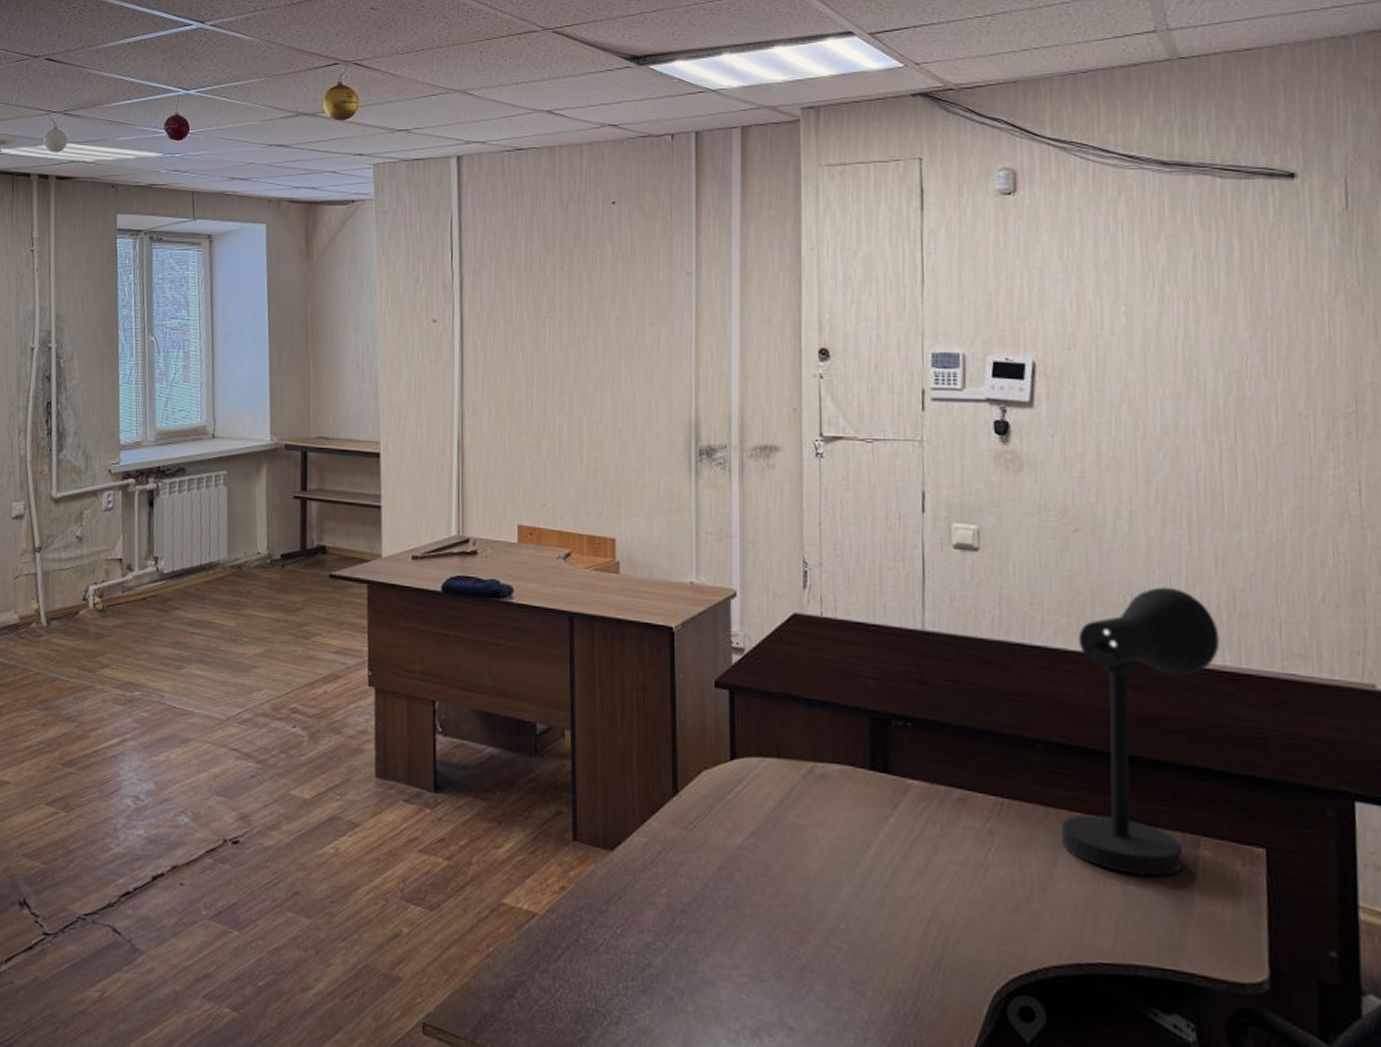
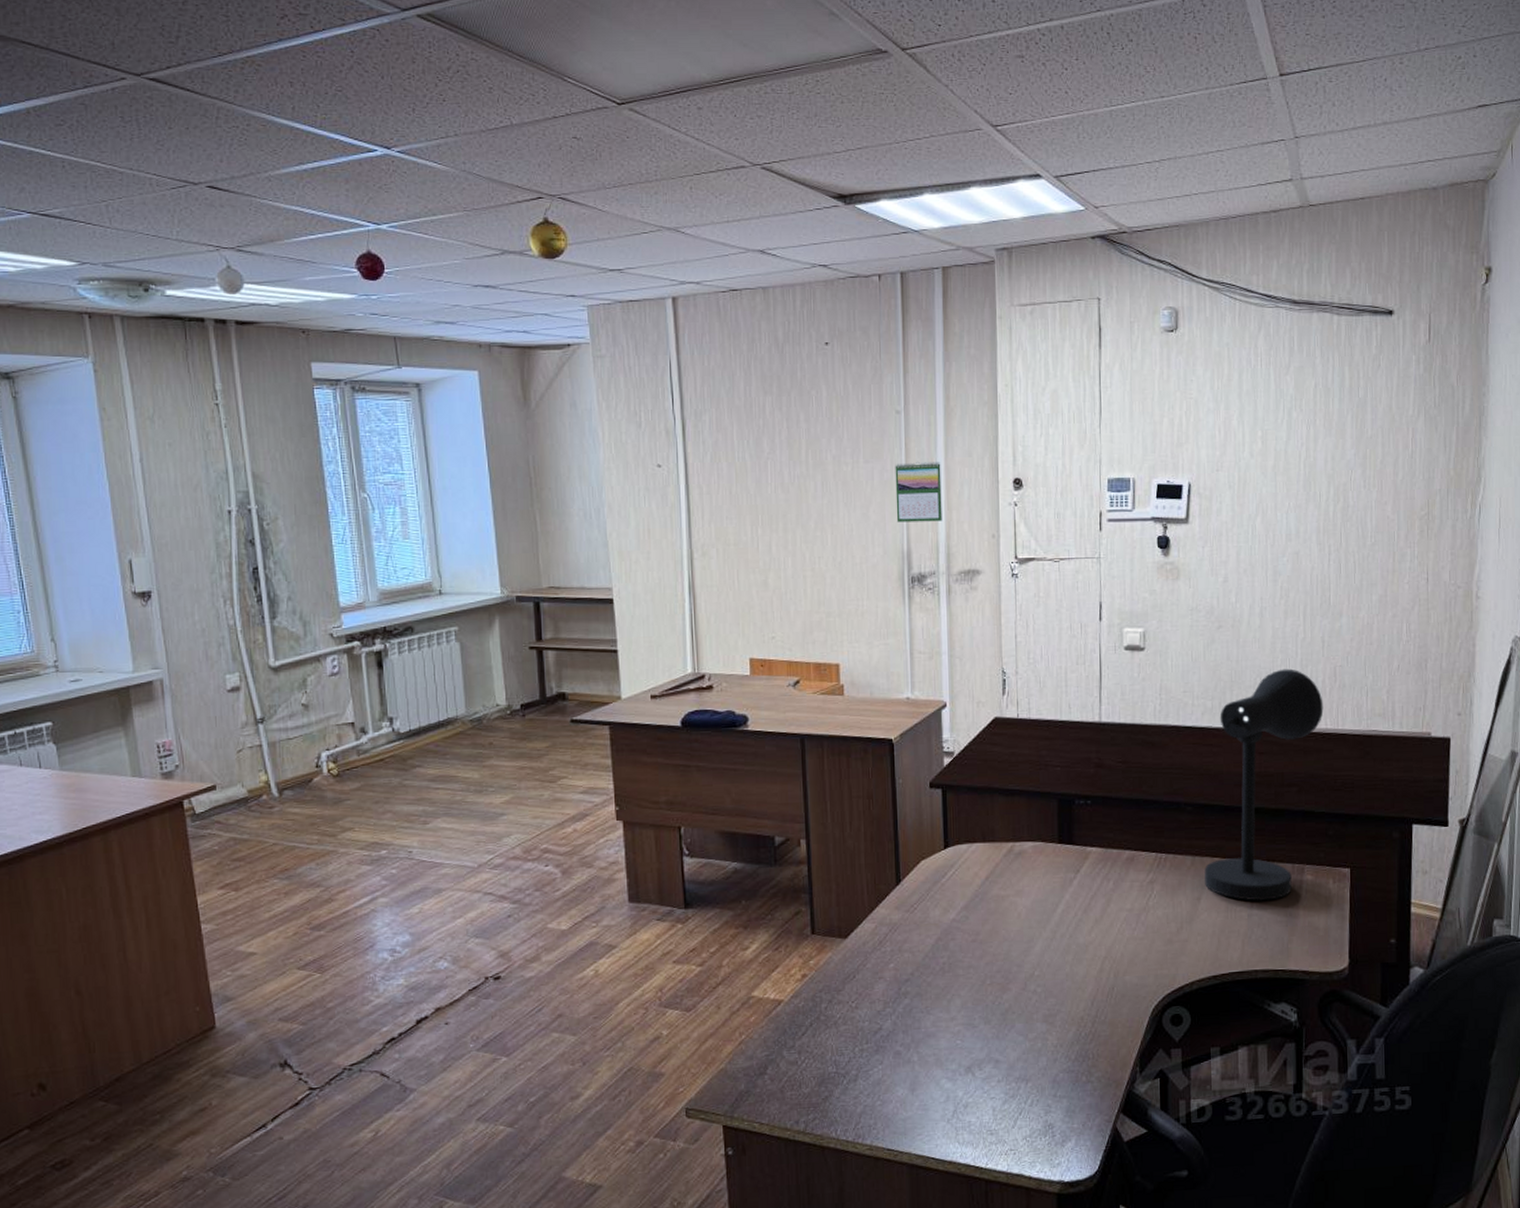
calendar: none [684,326,736,391] -> present [895,461,942,523]

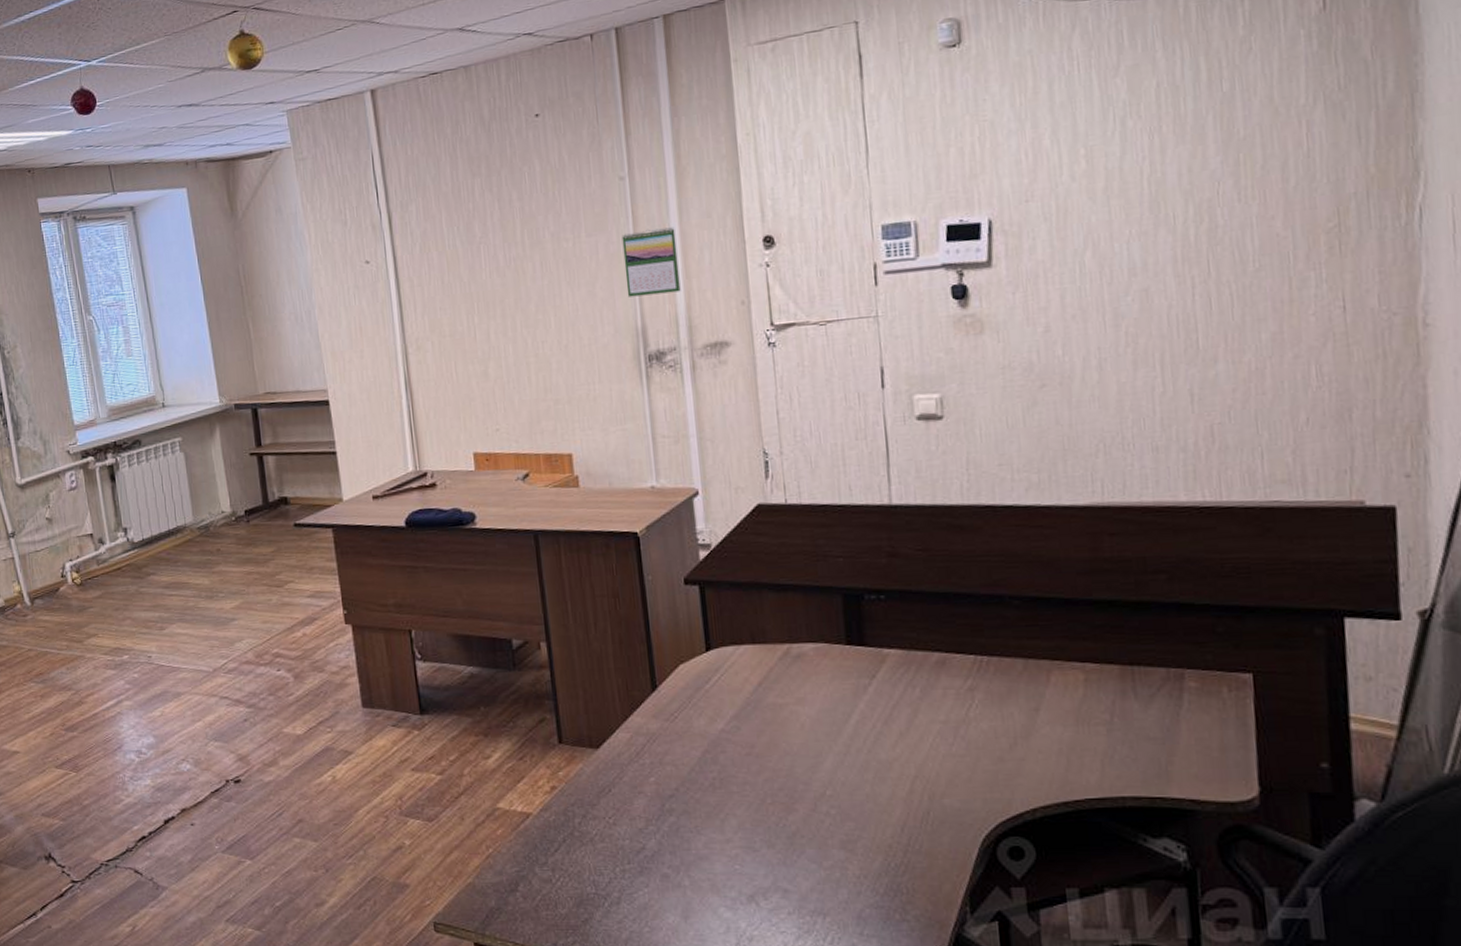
desk lamp: present [1205,668,1324,901] -> none [1042,430,1199,713]

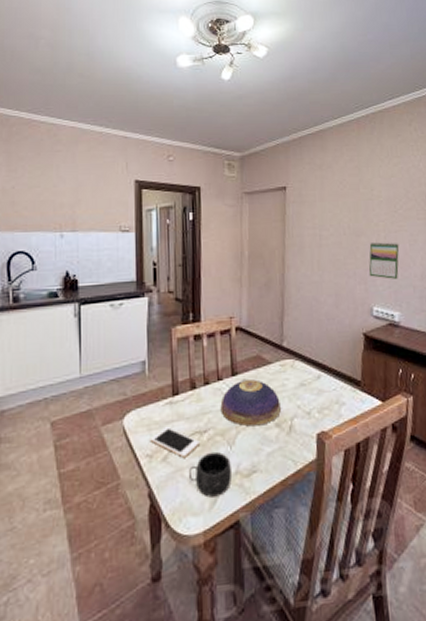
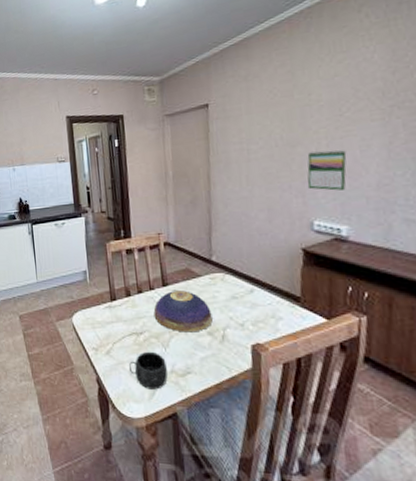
cell phone: present [149,426,200,458] -> none [94,326,137,354]

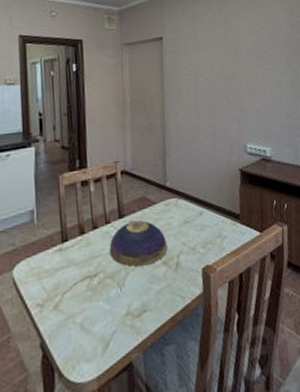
mug: present [129,351,168,390] -> none [81,294,123,342]
calendar: present [307,149,347,191] -> none [240,84,268,118]

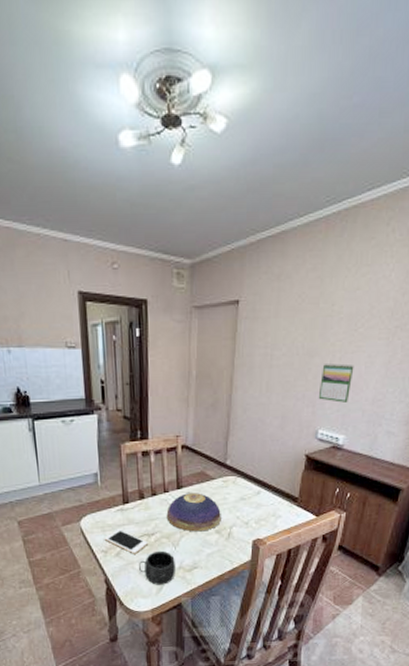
cell phone: none [40,273,90,304] -> present [104,528,148,554]
mug: none [81,294,123,342] -> present [139,550,175,585]
calendar: none [240,84,268,118] -> present [318,363,354,403]

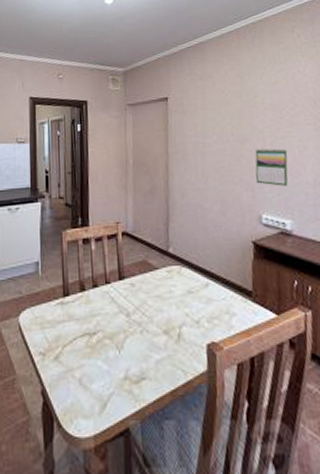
cell phone: present [104,528,148,554] -> none [42,325,89,358]
mug: present [139,550,175,585] -> none [80,354,121,401]
decorative bowl: present [166,493,221,532] -> none [108,284,169,332]

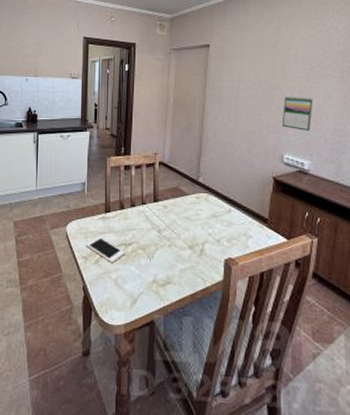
cell phone: none [42,325,89,358] -> present [86,236,125,263]

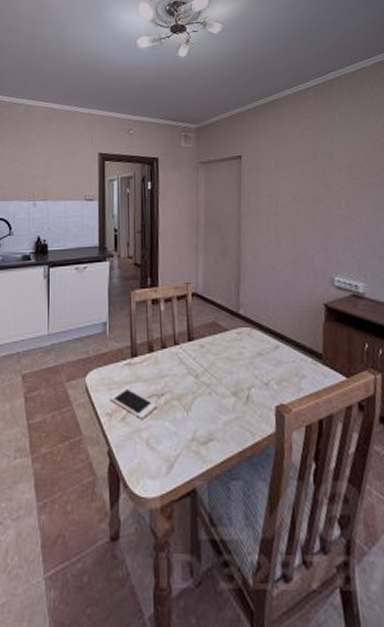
calendar: present [281,97,313,131] -> none [329,209,363,248]

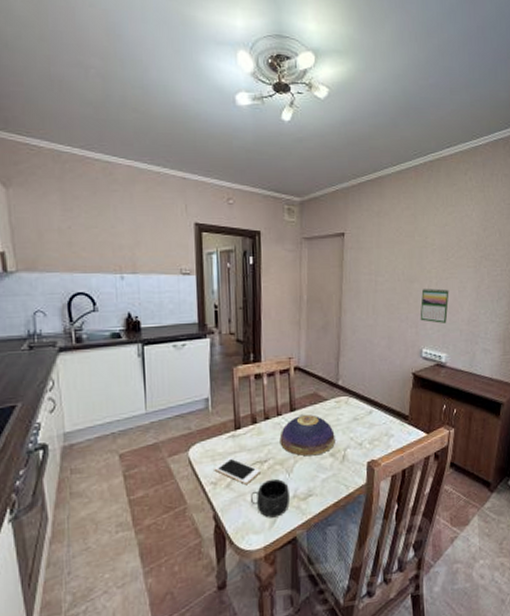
mug: none [147,415,188,462] -> present [251,478,290,518]
decorative bowl: none [177,346,238,393] -> present [279,414,335,457]
calendar: none [329,209,363,248] -> present [420,288,449,323]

■ ■ ■ ■

*WORK ORDER*
The entries are to be written out in full and exactly, apart from the pictures.

*OUTPUT OF THE EXERCISE*
calendar: none [684,326,736,391] -> present [895,461,942,523]

desk lamp: present [1205,668,1324,901] -> none [1042,430,1199,713]

cell phone: present [149,426,200,458] -> none [94,326,137,354]

mug: present [129,351,168,390] -> none [81,294,123,342]
calendar: present [307,149,347,191] -> none [240,84,268,118]

cell phone: none [40,273,90,304] -> present [104,528,148,554]
mug: none [81,294,123,342] -> present [139,550,175,585]
calendar: none [240,84,268,118] -> present [318,363,354,403]

cell phone: present [104,528,148,554] -> none [42,325,89,358]
mug: present [139,550,175,585] -> none [80,354,121,401]
decorative bowl: present [166,493,221,532] -> none [108,284,169,332]

cell phone: none [42,325,89,358] -> present [86,236,125,263]

calendar: present [281,97,313,131] -> none [329,209,363,248]

mug: none [147,415,188,462] -> present [251,478,290,518]
decorative bowl: none [177,346,238,393] -> present [279,414,335,457]
calendar: none [329,209,363,248] -> present [420,288,449,323]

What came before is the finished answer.